-- Task description --
All lines in the material containing the word "Printing" need to be copied.

┄┄┄┄┄┄┄┄┄┄

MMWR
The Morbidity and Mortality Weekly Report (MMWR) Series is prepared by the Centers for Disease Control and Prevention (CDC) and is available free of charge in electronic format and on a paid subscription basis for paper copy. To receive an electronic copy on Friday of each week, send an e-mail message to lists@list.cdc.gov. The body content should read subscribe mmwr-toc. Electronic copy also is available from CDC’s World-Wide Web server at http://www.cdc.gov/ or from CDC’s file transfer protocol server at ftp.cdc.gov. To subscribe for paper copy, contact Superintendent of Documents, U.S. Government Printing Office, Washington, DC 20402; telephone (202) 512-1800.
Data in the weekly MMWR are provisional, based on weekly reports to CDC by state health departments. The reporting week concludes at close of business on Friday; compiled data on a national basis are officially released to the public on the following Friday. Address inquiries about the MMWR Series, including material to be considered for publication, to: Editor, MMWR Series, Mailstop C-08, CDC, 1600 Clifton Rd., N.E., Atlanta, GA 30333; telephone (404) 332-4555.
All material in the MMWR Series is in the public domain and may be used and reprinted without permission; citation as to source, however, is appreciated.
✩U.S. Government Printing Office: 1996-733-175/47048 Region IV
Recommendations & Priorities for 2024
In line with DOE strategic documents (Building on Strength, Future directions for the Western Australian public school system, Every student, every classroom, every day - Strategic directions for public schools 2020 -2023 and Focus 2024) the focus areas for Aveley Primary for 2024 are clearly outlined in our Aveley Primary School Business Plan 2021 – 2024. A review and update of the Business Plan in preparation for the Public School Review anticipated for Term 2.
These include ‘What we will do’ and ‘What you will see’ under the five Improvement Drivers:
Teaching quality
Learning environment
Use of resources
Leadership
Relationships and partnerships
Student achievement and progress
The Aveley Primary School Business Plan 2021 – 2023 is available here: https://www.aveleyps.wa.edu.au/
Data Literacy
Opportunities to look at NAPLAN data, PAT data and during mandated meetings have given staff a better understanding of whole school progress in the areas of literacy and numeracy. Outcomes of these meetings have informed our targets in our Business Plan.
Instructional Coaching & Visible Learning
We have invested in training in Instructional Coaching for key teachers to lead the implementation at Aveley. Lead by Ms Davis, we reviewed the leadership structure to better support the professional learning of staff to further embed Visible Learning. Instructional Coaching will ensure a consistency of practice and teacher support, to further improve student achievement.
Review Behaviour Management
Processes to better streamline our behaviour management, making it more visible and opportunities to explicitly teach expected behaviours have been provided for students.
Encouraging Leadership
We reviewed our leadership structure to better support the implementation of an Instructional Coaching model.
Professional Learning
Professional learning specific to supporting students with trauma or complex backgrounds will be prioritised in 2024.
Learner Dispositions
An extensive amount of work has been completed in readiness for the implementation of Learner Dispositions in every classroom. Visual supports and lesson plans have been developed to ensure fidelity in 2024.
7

┄┄┄┄┄┄┄┄┄┄

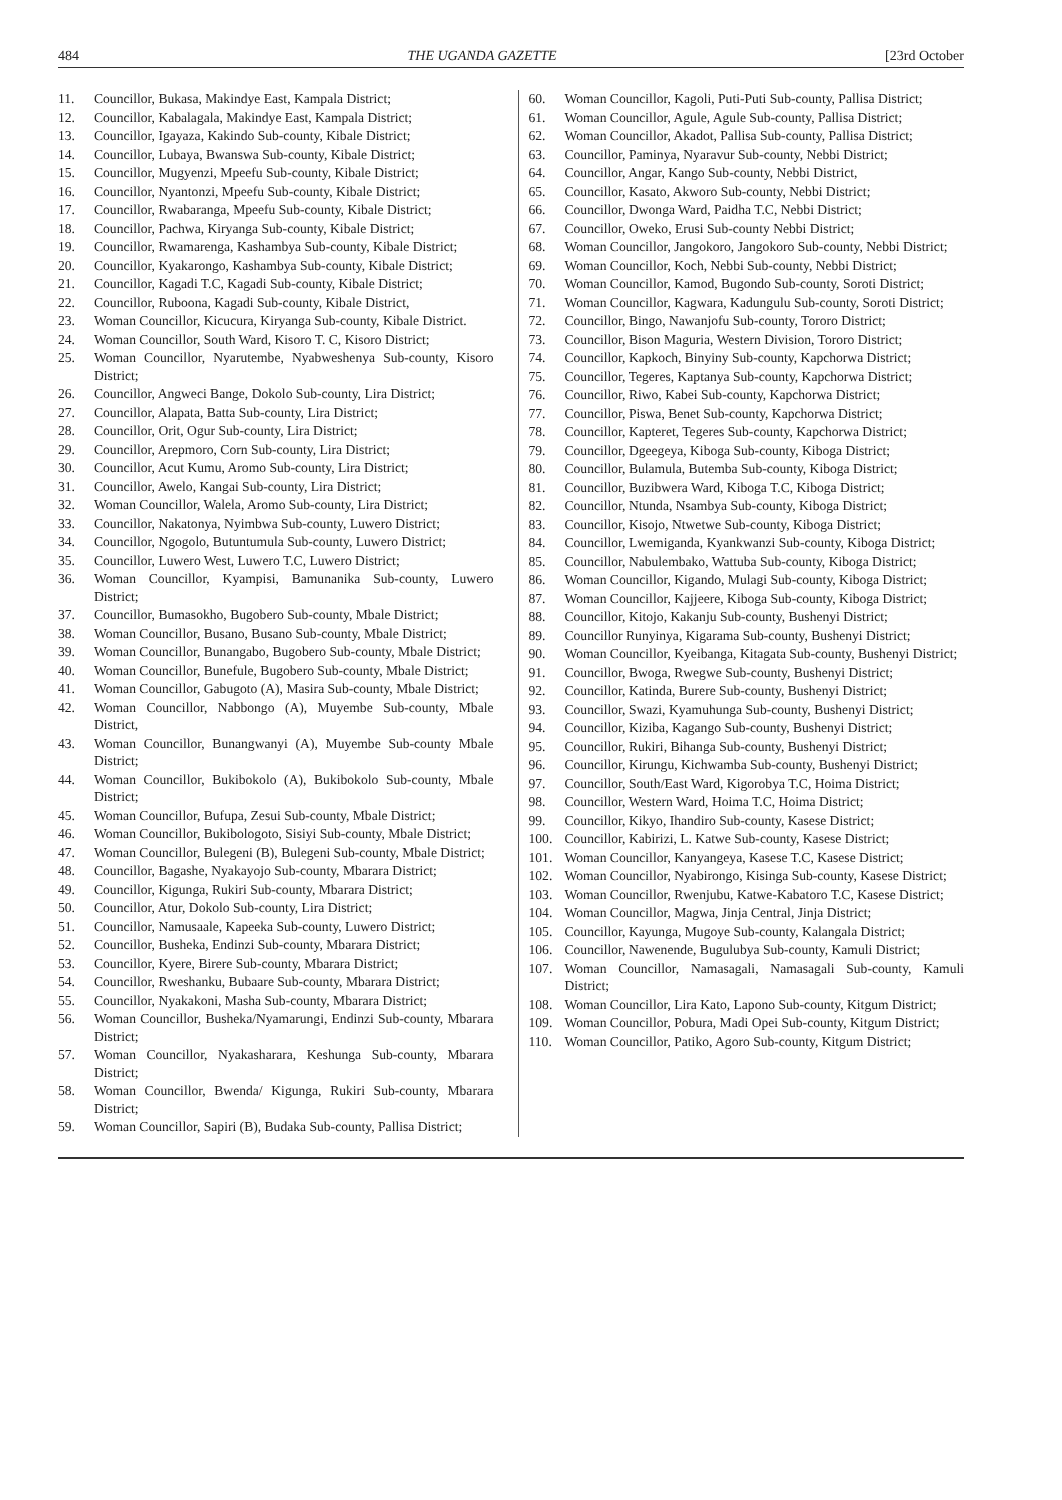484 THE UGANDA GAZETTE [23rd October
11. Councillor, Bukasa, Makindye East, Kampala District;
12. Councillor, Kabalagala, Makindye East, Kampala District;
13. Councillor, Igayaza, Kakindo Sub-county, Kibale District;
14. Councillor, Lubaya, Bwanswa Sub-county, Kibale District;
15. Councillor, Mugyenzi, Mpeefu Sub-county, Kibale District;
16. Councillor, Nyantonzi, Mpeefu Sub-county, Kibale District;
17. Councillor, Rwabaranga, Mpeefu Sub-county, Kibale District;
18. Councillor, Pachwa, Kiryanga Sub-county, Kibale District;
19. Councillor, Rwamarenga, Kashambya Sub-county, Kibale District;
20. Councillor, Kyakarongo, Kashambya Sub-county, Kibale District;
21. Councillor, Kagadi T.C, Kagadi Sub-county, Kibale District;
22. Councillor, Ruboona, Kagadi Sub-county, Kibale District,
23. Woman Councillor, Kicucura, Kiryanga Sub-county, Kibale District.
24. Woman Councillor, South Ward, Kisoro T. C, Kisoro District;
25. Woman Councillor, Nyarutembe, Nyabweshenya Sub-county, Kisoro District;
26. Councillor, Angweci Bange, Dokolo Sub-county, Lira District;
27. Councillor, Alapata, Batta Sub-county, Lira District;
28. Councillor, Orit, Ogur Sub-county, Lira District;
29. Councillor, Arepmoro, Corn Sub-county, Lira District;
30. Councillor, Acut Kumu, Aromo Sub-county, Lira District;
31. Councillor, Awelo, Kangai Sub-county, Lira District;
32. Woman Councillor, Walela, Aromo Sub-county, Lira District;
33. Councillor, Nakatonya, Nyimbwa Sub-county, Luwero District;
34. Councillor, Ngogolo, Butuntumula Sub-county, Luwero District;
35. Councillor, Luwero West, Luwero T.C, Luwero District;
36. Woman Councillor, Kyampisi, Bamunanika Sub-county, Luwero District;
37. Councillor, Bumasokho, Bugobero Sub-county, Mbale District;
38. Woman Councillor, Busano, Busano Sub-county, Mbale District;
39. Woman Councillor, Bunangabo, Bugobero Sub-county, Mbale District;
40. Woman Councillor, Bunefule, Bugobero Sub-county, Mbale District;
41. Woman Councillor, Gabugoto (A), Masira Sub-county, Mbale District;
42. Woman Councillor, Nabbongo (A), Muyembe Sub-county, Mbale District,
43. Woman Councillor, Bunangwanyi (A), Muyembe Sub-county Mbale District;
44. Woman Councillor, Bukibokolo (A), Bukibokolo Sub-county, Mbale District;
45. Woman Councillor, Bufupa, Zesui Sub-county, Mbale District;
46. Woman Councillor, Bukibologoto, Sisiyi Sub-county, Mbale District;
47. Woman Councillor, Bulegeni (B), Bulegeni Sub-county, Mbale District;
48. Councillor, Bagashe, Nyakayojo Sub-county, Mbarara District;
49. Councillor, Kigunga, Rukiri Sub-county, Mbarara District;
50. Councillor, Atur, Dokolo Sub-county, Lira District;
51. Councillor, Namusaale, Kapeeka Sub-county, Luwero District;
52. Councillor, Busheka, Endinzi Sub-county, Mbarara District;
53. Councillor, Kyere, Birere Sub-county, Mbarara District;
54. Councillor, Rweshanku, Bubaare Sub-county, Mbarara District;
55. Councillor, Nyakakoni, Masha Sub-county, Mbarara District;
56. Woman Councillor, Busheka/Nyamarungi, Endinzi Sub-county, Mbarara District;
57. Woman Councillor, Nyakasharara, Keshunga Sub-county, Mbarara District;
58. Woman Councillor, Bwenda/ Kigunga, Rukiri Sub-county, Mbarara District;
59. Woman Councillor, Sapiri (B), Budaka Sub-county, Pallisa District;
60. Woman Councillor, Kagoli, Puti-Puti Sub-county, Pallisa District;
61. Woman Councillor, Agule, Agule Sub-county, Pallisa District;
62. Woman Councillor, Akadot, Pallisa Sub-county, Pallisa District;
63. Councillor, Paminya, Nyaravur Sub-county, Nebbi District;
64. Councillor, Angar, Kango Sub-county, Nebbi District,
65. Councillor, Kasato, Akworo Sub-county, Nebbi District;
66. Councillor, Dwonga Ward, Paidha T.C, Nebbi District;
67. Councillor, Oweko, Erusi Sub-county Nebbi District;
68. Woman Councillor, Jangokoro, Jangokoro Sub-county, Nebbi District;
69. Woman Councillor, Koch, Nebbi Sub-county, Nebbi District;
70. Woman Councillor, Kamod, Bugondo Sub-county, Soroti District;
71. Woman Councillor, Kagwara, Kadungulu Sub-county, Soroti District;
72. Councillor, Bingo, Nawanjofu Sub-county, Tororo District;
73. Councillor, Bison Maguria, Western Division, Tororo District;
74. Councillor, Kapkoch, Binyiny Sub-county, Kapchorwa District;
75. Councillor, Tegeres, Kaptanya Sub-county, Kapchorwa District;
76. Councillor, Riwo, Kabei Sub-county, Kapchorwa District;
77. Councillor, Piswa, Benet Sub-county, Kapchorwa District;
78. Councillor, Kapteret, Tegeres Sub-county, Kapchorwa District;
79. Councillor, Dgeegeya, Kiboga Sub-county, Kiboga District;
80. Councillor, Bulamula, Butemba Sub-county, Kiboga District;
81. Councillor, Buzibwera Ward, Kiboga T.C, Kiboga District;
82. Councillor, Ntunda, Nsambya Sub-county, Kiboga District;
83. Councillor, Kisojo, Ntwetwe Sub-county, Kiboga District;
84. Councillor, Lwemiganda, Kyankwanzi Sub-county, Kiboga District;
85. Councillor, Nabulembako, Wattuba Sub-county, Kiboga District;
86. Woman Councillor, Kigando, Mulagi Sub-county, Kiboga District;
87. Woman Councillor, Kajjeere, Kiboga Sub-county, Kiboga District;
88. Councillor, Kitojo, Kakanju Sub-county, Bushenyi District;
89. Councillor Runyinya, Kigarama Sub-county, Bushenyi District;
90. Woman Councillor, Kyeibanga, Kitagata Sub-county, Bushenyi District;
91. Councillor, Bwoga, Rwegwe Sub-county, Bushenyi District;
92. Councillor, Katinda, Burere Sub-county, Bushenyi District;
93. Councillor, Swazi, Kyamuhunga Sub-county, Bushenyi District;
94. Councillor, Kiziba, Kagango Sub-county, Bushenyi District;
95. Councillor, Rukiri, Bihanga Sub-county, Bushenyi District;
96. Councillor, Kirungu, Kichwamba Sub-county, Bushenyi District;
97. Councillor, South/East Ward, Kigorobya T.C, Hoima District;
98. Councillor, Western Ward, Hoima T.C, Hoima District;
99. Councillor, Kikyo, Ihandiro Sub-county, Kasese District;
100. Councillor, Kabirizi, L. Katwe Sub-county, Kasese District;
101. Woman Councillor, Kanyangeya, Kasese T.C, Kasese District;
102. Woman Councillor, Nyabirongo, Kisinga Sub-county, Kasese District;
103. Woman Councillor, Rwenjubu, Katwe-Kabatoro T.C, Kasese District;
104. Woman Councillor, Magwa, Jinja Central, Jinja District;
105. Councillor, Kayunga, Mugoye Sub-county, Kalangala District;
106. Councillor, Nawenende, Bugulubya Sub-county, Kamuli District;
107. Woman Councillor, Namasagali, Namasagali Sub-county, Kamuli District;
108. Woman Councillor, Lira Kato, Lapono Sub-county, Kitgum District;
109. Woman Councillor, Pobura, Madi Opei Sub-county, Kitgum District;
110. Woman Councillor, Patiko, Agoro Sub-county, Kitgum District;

┄┄┄┄┄┄┄┄┄┄

-- Answer to this problem --
The Morbidity and Mortality Weekly Report (MMWR) Series is prepared by the Centers for Disease Control and Prevention (CDC) and is available free of charge in electronic format and on a paid subscription basis for paper copy. To receive an electronic copy on Friday of each week, send an e-mail message to lists@list.cdc.gov. The body content should read subscribe mmwr-toc. Electronic copy also is available from CDC’s World-Wide Web server at http://www.cdc.gov/ or from CDC’s file transfer protocol server at ftp.cdc.gov. To subscribe for paper copy, contact Superintendent of Documents, U.S. Government Printing Office, Washington, DC 20402; telephone (202) 512-1800.
✩U.S. Government Printing Office: 1996-733-175/47048 Region IV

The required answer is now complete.